• WRITTEN TASK 1: Echo back from the passage on dissent in the American press everything from "To enforce this" down to "the US government.", word for word.

• SOURCE DOCUMENT:

To enforce this abandonment of reasoned argument in the name
of a witch-hunt against terrorists, a strange alliance of
evangelical Christians in Congress has come together with the
leaders of American Jewish organisations who normally support
the Democratic party. "We live in a culture where there is a
diminishing tolerance of dissent," commented Abe Brumberg,
long-time editor of Problems of Communism, the Soviet-era
journal which was funded by the US government.

He drew my attention to a column by Frank Rich in the New
York Times. The piece reported that America's foremost Jewish
newspaper, Forward, was fielding subscription cancellations for
accepting an ad from Jews Against the Occupation. Mainstream
papers are also being targeted. "Our press is not being
muzzled," Rich was careful to write, "but the dictates of what
constitutes politically correct conversation about the Middle
East are being tightened to the point that American leaders of all
stripes increasingly seem to be in a contest to see who can
pander the most to American Jews."

On CNN's domestic news one morning their vacuous presenter
Paula Zahn urged viewers to stay with her until after the break.
"A new book which criticises American foreign policy and says
he US has been guilty of terrorism has sold 160,000 copies.
We'll have more," she announced.

Noam Chomsky's book, I wondered. Are they really going to let
him appear? No such luck. The offending book was indeed by
Chomsky but America's leading dissident was not invited on to
the show. Like Soviet television in the 1970s, which regularly put
up regime hacks to pillory the two giants of non-conformity,
Andrei Sakharov and Alexander Solzhenitsyn, without giving
them a say, Ms Zahn's guest was William Bennett, a
Republican former cabinet minister. He proceeded to "explain"

• INPUT DATA:
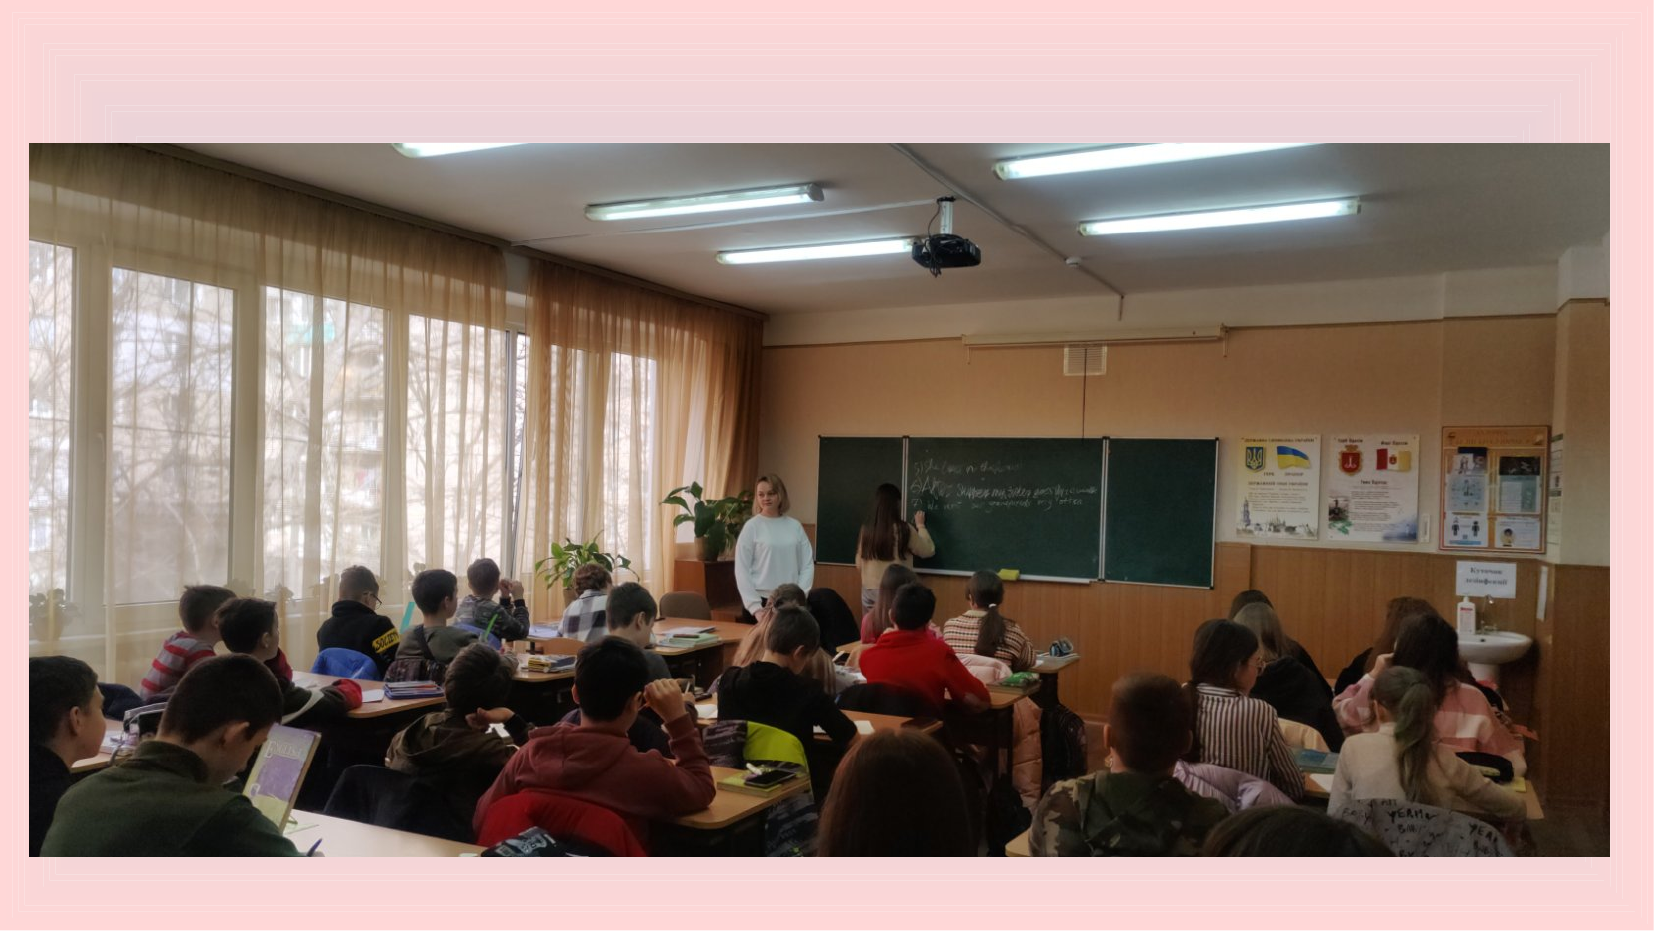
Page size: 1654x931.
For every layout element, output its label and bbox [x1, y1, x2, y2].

picture [29, 143, 1610, 857]
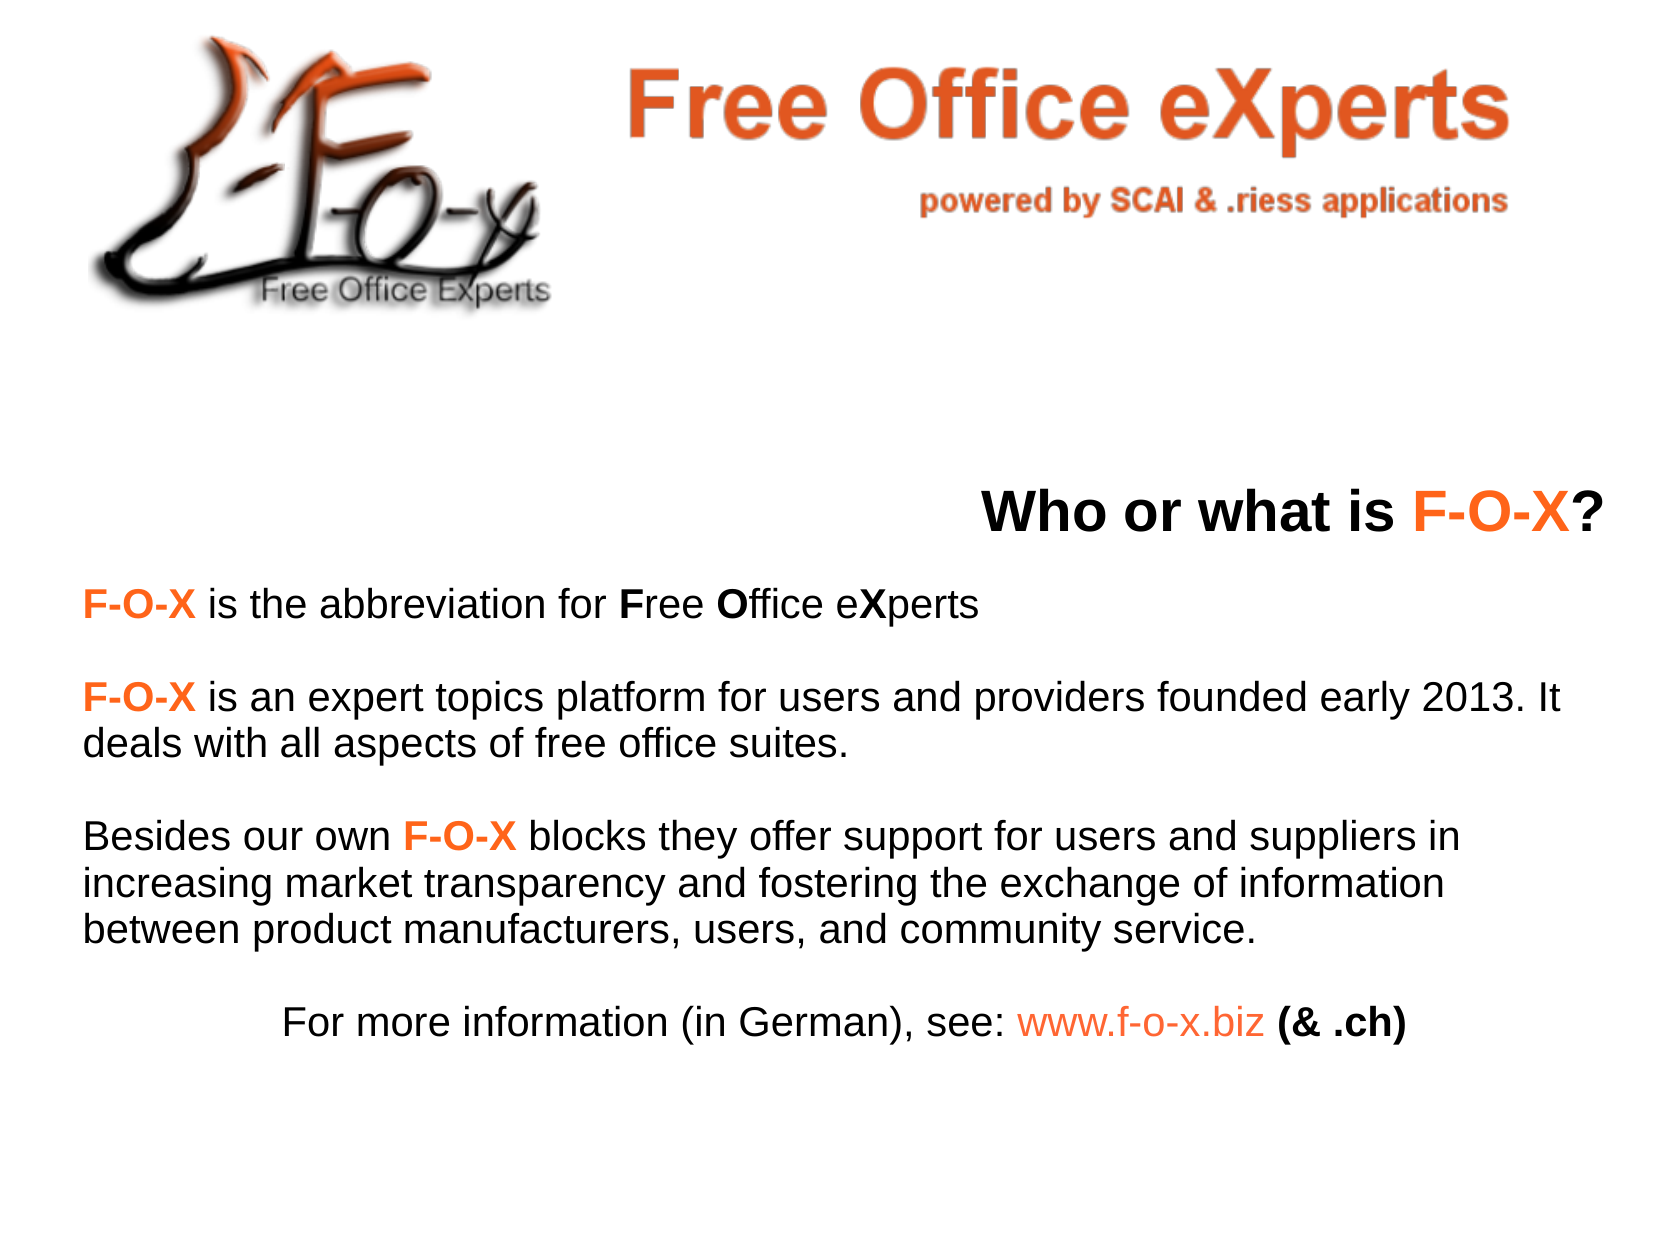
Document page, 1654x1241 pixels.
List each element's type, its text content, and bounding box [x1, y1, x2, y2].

subtitle Who or what is F-O-X? F-O-X is the abbreviation for Free Office eXperts F-O-X is an expert topics platform for users and providers founded early 2013. It deals with all aspects of free office suites. Besides our own F-O-X blocks they offer support for users and suppliers in increasing market transparency and fostering the exchange of information between product manufacturers, users, and community service. For more information (in German), see: www.f-o-x.biz (& .ch) [82, 402, 1607, 1122]
picture [88, 13, 1565, 324]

• WRITTEN TASK 2: Duplicate from the listing everything from the line containing "Document page, 1654x1241 pixels." down to the line containing "List each element's", including both of those lines and nothing more.

• WRITTEN SOLUTION 1:
To enforce this abandonment of reasoned argument in the name
of a witch-hunt against terrorists, a strange alliance of
evangelical Christians in Congress has come together with the
leaders of American Jewish organisations who normally support
the Democratic party. "We live in a culture where there is a
diminishing tolerance of dissent," commented Abe Brumberg,
long-time editor of Problems of Communism, the Soviet-era
journal which was funded by the US government.

• WRITTEN SOLUTION 2:
Document page, 1654x1241 pixels.
List each element's type, its text content, and bounding box [x1, y1, x2, y2].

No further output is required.